Tourism in the Time of COVID: A Look at How the Pandemic Has Changed the Industry

Coronavirus has shaken up the world in many ways, and the tourism industry is no exception. Prior to the pandemic, global tourism was experiencing steady growth, with more than 1.5 billion international tourists in 2019. However, the industry has taken a severe hit due to travel restrictions, lockdowns, and a reluctance to travel during this period of uncertainty.

Travel Restrictions:

Governments around the world enforced strict regulations to control the spread of the virus. This led to many countries closing their borders, including popular tourist destinations such as Bali, Thailand and New Zealand. These travel restrictions have significantly decreased the number of tourists throughout the world. International tourism decreased by 74% in 2020, with an estimation of 1 billion fewer tourists. Many countries lost billions of dollars of revenue due to this.

Changing Priorities:

The pandemic has changed the priorities of tourists when it comes to travelling. Many people are now prioritizing safety over adventure and experience. Instead of trying out new things or exotic locations, people are opting to visit countryside areas, avoid large crowds, social distancing, and practising proper health safety measures. Tourists are likely to focus on cleanliness and hygiene when it comes to choosing their accommodation, and lay more importance on the presence of masks, sanitizers, etc.

Health and Safety Measures:

Tourist destinations are implementing various measures such as curbing capacities, frequent sanitization of public areas, mandatory use of masks and undertaking temperature checks at the entrance of hotels, airports and other places that attract a large number of tourists. In addition, The World Travel & Tourism Council has launched the ‘Safe Travels’ – a global safety and hygiene certification program that provides assurance to tourists that a destination follows safety measures in regards to their health.

Domestic Tourism:

The pandemic has given rise to domestic tourism.
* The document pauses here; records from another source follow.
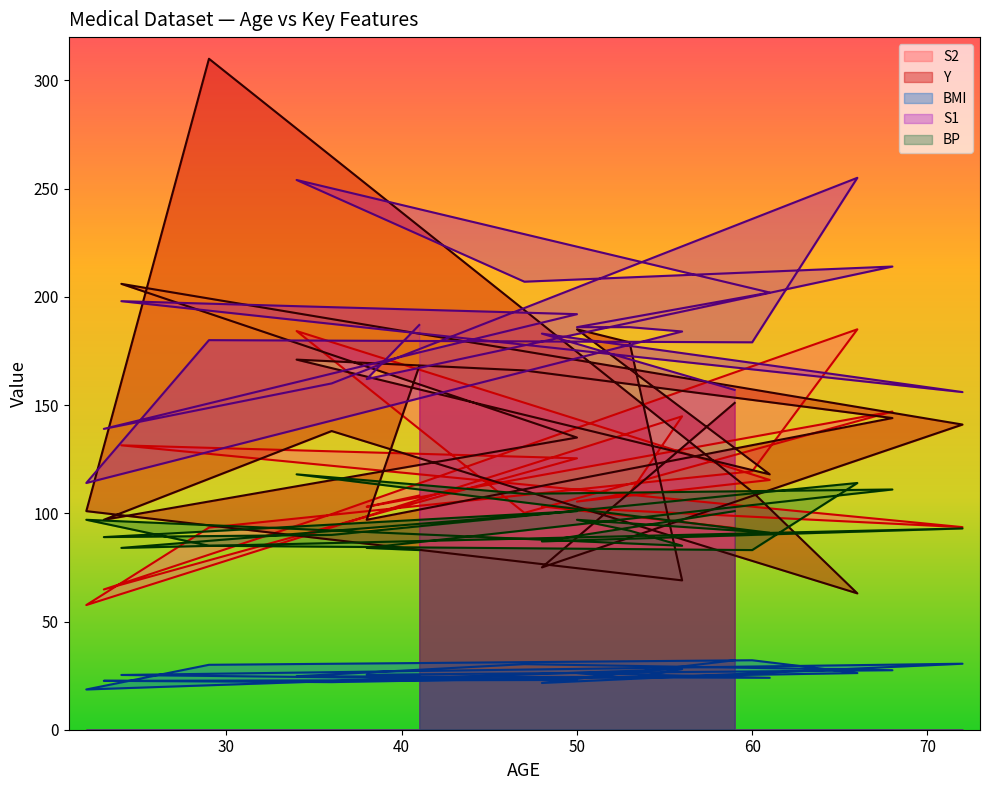

What value does the Y series have at 36?

138.0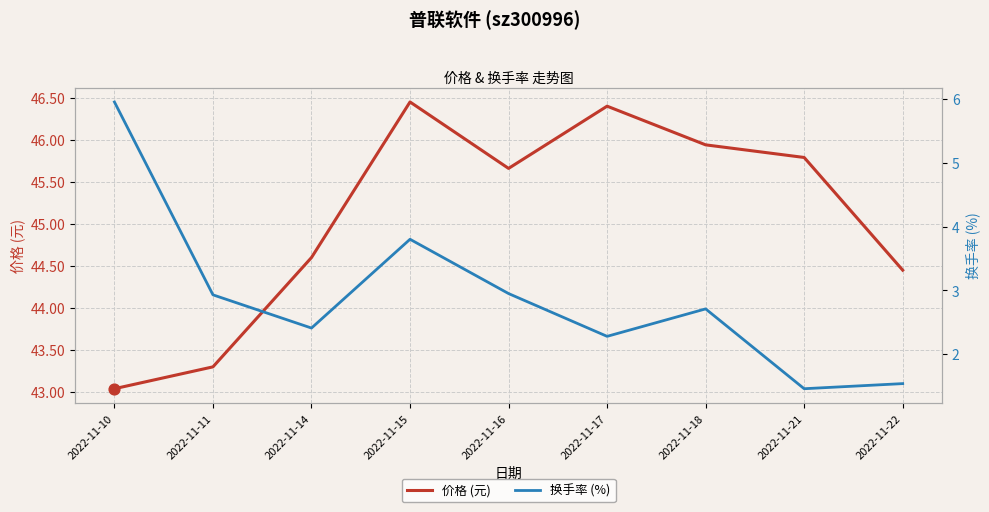

Is the value of 价格 (元) at 2022-11-17 greater than the value of 换手率 (%) at 2022-11-14?

Yes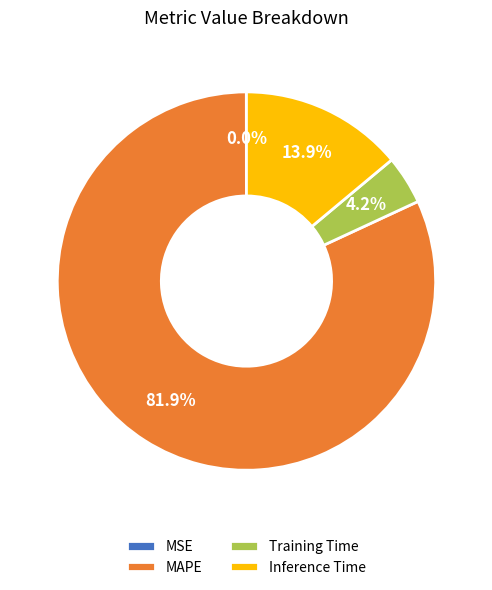

Combined, what portion of the pie is Inference Time and Training Time?

18.1%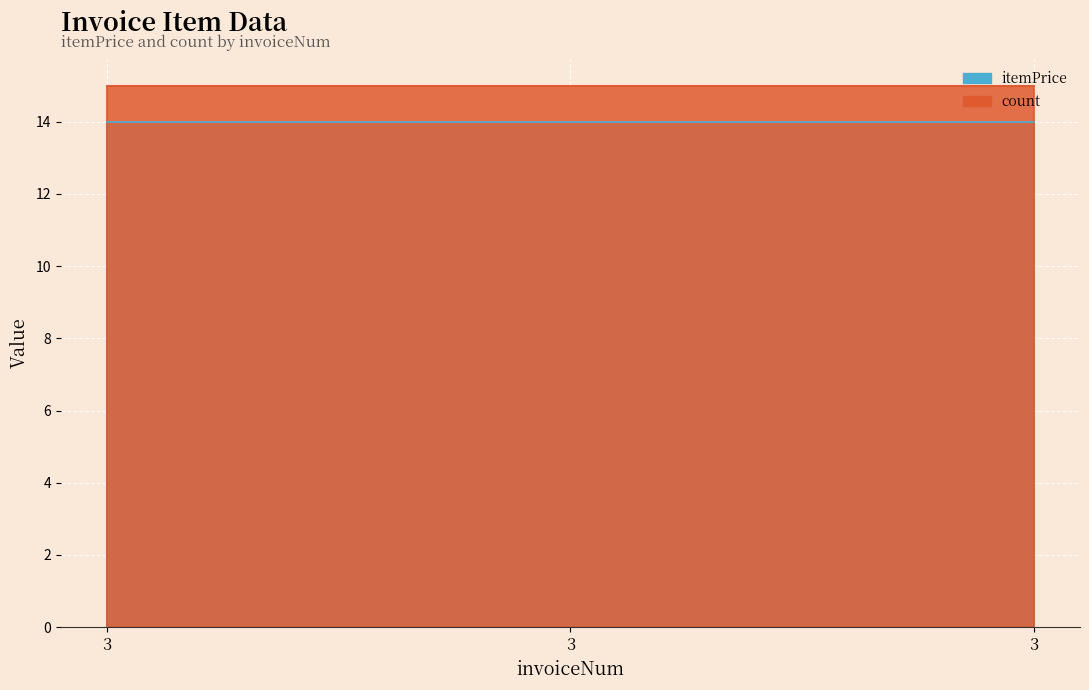

At which category is the sum across all series the highest?

3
With many countries imposing restrictions on foreign travel, people started exploring their own country. It has proved to be a boon for economies, as travellers who engage in domestic tourism spend money, boosting the economy. Countries like Thailand, whose citizens form a large percentage of tourists, have been adversely affected due to the lack of foreign tourists. However, in countries with high domestic tourism potential, the impact of decreased international tourism has been lessened.


The pandemic has had a great impact on the tourism industry, but we can expect it to bounce back as vaccinations roll out globally. In addition, with health safety concerns taking centre stage, the industry can be expected to adopt improved hygiene and safety measures going forward. Tourists are likely to focus on travel experiences that focus more on their health and safety. We can hope for more responsible and sustainable tourism in the future, along with greater emphasis on personal safety and integration with public health requirements.